▶ _Your assignment_
Pick out each line in the items below that contains the word "last", and copy those lines.

▶ _Material supplied_
▼
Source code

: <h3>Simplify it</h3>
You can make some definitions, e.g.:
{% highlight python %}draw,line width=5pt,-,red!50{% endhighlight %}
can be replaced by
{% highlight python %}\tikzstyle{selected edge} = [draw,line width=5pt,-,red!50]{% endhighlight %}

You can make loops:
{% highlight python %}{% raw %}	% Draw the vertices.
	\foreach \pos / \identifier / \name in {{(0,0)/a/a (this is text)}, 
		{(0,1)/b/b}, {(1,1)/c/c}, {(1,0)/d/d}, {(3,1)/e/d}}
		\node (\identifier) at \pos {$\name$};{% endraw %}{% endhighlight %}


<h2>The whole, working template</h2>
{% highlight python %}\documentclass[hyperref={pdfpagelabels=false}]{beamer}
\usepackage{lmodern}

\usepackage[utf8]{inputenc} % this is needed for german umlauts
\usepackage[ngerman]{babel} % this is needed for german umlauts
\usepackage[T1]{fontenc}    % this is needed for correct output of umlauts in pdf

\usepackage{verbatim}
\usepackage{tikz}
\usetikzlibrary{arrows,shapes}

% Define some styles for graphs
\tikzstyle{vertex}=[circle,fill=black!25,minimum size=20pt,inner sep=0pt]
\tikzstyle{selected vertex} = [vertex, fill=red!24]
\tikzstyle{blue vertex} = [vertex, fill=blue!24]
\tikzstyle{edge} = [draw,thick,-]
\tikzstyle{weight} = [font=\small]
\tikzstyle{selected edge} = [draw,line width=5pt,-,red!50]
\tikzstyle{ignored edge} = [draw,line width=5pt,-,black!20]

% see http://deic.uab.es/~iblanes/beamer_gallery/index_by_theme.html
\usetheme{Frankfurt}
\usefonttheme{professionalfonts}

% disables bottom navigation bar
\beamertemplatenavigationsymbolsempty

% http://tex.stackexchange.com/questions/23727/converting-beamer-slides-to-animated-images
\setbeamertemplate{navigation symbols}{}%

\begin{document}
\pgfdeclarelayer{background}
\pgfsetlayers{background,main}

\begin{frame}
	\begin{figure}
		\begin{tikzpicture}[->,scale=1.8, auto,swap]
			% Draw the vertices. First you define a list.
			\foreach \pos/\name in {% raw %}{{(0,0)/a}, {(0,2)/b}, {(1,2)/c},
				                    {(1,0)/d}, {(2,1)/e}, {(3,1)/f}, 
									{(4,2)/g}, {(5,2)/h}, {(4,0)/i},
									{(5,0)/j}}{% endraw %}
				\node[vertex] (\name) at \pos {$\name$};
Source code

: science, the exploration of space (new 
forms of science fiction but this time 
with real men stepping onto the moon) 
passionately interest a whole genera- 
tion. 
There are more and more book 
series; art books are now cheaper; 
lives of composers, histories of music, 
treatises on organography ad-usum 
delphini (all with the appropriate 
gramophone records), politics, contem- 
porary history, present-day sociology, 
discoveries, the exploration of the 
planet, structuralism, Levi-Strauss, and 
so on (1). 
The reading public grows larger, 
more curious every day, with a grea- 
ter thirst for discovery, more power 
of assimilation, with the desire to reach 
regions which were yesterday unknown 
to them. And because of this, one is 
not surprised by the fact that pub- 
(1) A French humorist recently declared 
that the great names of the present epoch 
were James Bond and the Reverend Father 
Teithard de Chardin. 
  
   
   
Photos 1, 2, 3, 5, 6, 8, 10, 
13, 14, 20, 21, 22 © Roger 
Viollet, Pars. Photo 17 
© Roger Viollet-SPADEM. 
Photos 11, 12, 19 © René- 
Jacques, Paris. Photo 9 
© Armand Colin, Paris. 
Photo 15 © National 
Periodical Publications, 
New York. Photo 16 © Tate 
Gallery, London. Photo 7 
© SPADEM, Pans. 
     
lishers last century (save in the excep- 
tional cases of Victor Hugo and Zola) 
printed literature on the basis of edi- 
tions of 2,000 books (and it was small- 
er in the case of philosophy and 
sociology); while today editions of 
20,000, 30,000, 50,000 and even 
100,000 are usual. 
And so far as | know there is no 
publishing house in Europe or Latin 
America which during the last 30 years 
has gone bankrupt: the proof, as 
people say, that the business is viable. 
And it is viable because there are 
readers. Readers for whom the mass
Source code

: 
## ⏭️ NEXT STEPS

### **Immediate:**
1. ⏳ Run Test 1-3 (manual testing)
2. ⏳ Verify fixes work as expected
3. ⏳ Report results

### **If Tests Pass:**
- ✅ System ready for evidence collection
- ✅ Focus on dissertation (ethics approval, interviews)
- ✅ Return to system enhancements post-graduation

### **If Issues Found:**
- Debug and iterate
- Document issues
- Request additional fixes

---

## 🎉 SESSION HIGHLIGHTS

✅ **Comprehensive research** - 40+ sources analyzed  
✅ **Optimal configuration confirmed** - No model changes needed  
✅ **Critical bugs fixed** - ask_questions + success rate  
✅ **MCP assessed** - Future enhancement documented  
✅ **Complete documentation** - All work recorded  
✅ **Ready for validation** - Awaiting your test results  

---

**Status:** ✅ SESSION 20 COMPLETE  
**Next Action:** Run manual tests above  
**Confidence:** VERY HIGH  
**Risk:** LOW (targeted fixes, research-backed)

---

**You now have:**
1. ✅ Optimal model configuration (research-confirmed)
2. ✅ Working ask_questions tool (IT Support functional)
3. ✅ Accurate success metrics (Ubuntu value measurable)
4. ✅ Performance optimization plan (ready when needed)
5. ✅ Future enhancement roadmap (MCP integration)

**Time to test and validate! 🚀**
▲
▶ _Solved exercise_
lishers last century (save in the excep- 
America which during the last 30 years 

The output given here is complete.